> [ASSIGNED TASK]: Reproduce, line for line, the stretch of the data below from the line containing "Iscriviti alla Newsletter" through the line containing "Você também pode gostar", both included. Leave out the pictures.
*** THE RECORDS
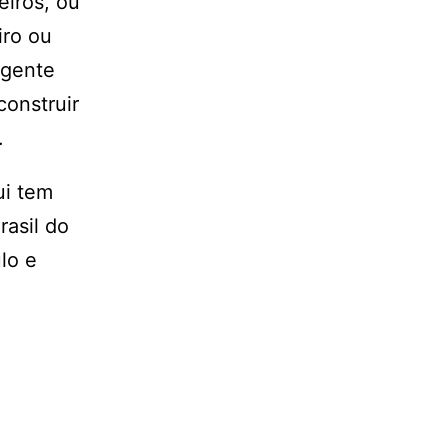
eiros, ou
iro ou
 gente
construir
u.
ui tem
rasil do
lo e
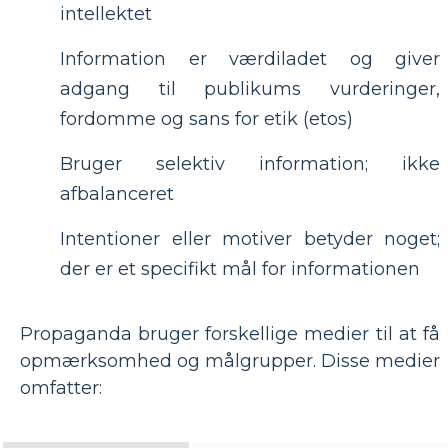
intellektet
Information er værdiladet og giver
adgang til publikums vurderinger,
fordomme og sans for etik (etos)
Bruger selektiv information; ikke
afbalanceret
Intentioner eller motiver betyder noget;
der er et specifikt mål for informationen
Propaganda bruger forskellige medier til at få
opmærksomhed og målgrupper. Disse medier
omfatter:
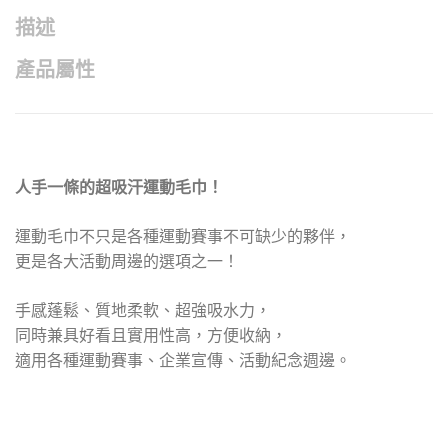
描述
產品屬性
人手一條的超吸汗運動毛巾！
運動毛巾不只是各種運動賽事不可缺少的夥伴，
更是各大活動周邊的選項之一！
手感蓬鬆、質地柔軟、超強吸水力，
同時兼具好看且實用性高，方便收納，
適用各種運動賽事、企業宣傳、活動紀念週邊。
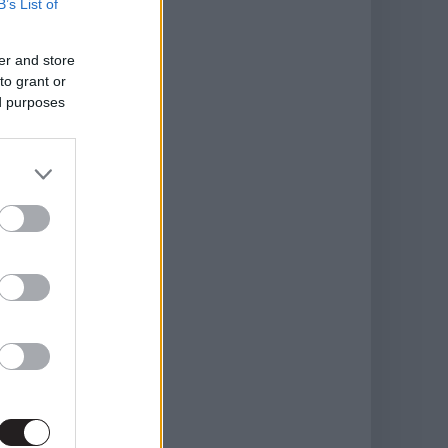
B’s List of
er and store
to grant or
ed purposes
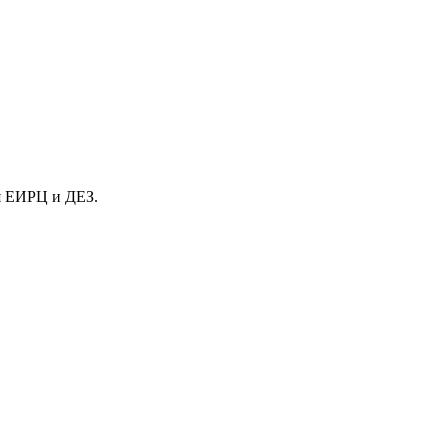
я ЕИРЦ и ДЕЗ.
******
*** THE RECORDS
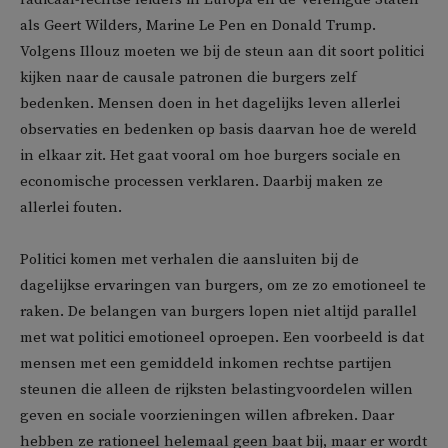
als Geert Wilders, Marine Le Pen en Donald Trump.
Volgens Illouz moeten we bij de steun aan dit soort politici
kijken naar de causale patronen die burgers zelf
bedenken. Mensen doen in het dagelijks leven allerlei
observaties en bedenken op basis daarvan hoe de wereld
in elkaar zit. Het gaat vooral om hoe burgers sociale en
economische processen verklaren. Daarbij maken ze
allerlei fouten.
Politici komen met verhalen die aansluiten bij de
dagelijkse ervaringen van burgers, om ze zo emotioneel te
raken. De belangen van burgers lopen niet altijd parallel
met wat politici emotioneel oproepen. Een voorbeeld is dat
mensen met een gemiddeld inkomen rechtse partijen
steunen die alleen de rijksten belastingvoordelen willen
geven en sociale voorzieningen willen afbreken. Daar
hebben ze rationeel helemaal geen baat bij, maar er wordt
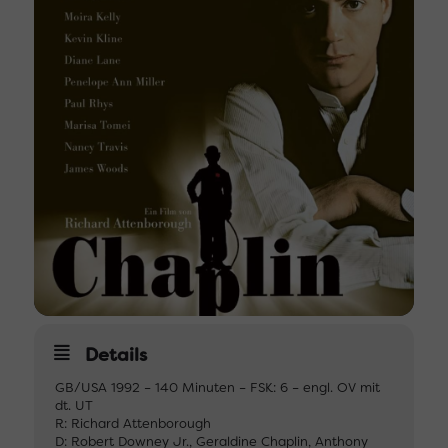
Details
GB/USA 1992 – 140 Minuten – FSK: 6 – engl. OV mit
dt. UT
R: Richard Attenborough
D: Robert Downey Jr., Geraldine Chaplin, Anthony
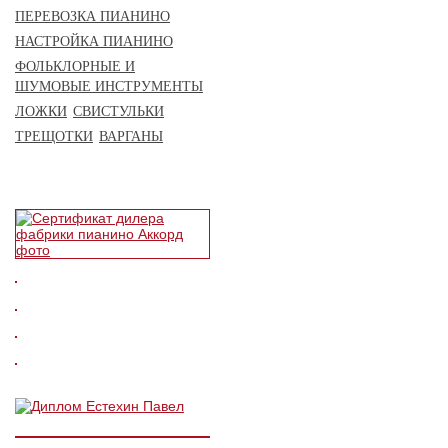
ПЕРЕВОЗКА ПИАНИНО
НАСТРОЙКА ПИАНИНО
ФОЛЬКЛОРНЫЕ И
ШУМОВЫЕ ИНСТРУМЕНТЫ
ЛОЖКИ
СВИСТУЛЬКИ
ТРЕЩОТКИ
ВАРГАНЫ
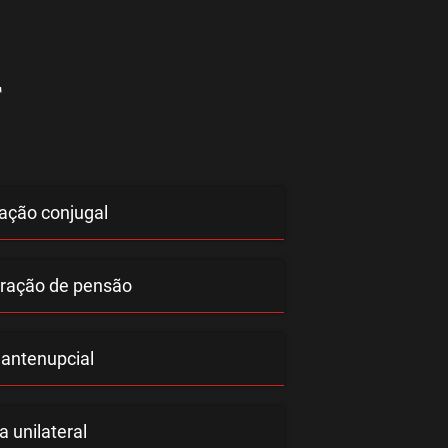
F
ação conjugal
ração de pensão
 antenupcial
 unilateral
******
*** THE RECORDS
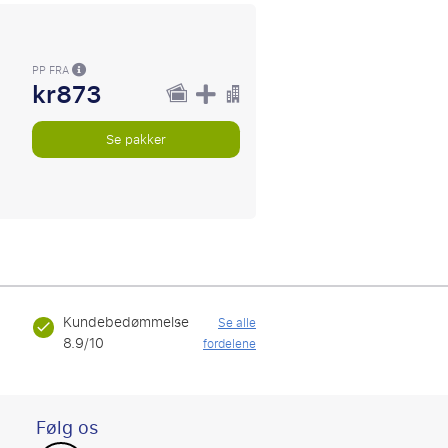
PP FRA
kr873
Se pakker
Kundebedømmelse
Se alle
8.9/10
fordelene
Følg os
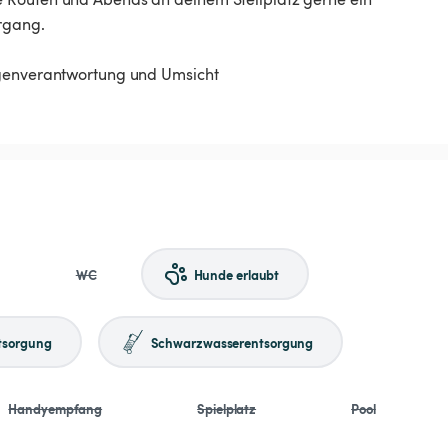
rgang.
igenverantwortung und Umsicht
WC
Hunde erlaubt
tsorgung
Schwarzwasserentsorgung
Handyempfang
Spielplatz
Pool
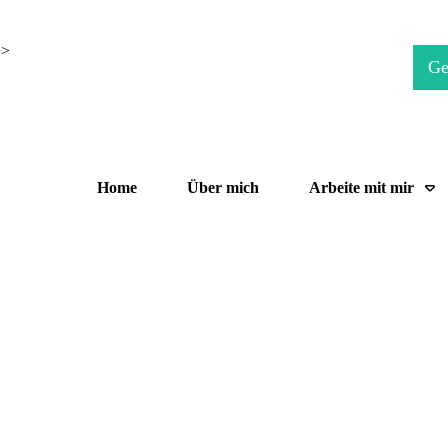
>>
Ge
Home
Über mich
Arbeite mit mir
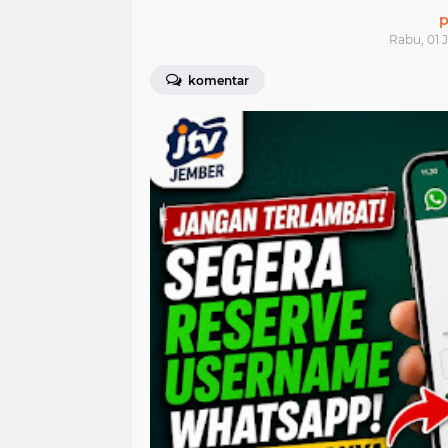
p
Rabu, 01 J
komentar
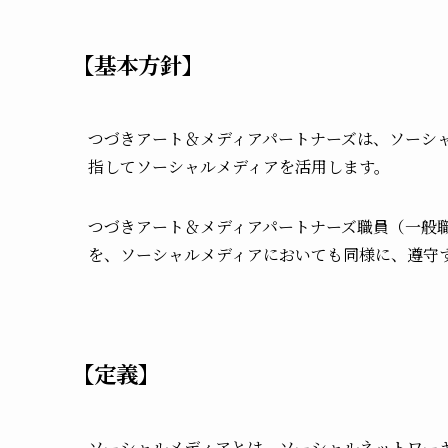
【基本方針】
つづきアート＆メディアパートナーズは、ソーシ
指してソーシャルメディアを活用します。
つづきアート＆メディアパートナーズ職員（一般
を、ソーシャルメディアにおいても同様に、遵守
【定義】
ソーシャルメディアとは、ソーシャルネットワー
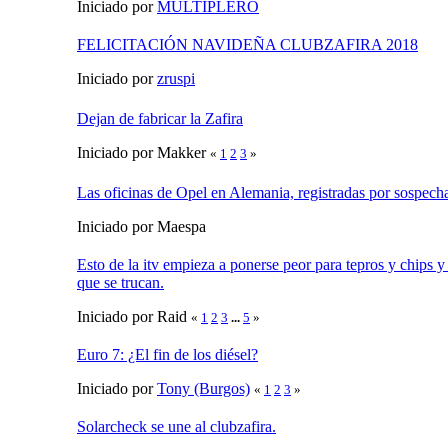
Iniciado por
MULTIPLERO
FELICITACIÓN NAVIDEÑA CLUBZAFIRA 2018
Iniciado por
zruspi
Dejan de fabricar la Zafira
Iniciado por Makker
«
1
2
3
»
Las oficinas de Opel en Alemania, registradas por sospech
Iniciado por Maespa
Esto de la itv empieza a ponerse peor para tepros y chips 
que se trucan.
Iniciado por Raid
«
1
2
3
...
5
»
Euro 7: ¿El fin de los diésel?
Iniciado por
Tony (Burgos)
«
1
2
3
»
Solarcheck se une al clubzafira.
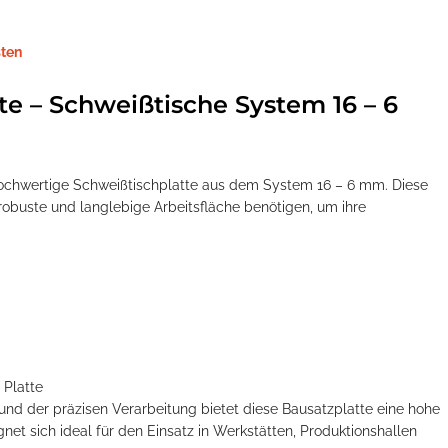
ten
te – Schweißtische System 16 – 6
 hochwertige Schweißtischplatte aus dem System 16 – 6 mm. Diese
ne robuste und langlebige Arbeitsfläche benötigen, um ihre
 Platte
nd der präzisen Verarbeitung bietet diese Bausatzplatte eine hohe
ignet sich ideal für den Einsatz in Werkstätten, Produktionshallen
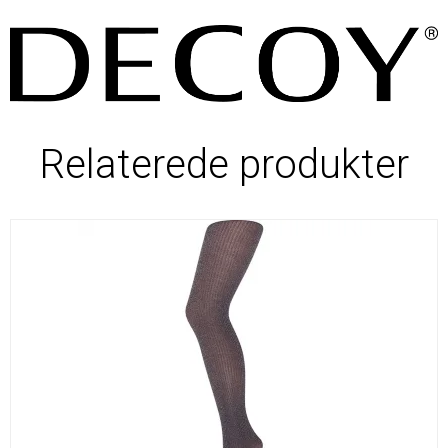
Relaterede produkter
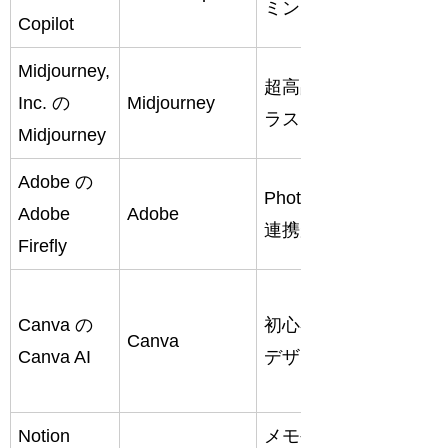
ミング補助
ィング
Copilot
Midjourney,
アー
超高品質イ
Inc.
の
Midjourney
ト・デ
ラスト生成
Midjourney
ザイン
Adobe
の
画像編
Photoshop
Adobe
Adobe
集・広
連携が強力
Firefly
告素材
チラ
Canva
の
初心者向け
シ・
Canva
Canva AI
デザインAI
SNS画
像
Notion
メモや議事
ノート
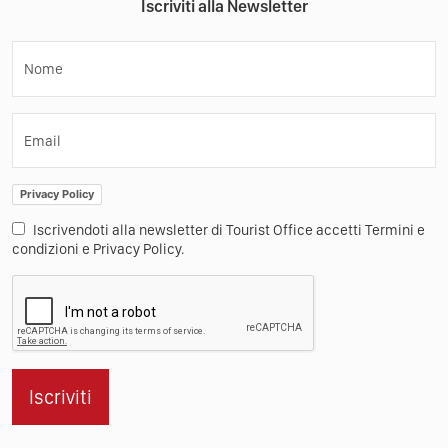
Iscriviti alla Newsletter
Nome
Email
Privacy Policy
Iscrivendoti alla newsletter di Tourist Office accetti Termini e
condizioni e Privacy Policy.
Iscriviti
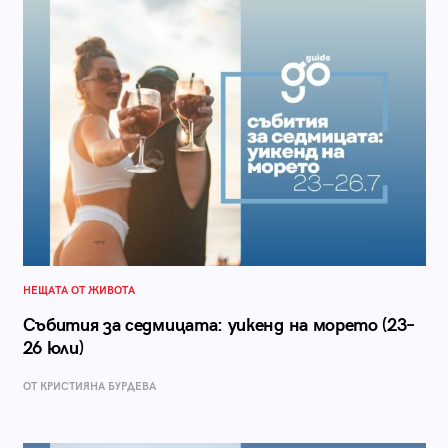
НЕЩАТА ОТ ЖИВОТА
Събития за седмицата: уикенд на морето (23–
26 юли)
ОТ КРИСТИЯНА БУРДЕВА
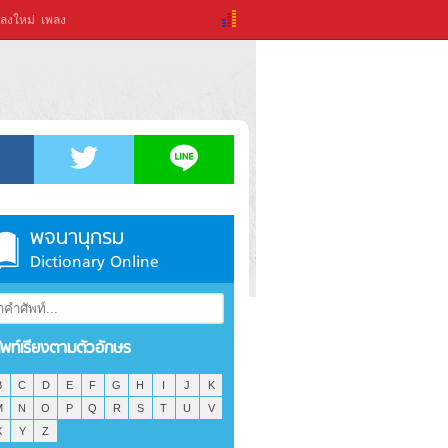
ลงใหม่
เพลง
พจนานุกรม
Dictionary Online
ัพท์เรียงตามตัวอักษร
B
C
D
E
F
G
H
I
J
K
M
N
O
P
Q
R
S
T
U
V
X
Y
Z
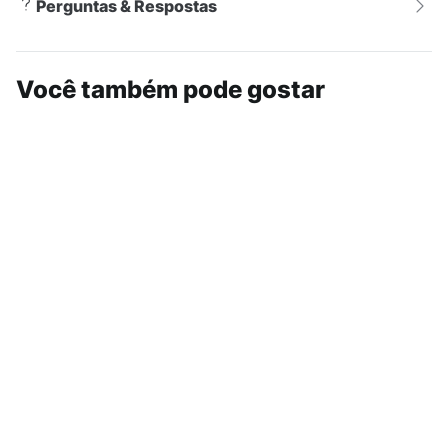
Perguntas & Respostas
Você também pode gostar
******
> [ANSWER SECTION]:
Iscriviti alla Newsletter
Nome
Email
Privacy Policy
Iscrivendoti alla newsletter di Tourist Office accetti Termini e
condizioni e Privacy Policy.
Iscriviti
НЕЩАТА ОТ ЖИВОТА
Събития за седмицата: уикенд на морето (23–
26 юли)
ОТ КРИСТИЯНА БУРДЕВА
ลงใหม่
เพลง
พจนานุกรม
Dictionary Online
ัพท์เรียงตามตัวอักษร
B
C
D
E
F
G
H
I
J
K
M
N
O
P
Q
R
S
T
U
V
X
Y
Z
Perguntas & Respostas
Você também pode gostar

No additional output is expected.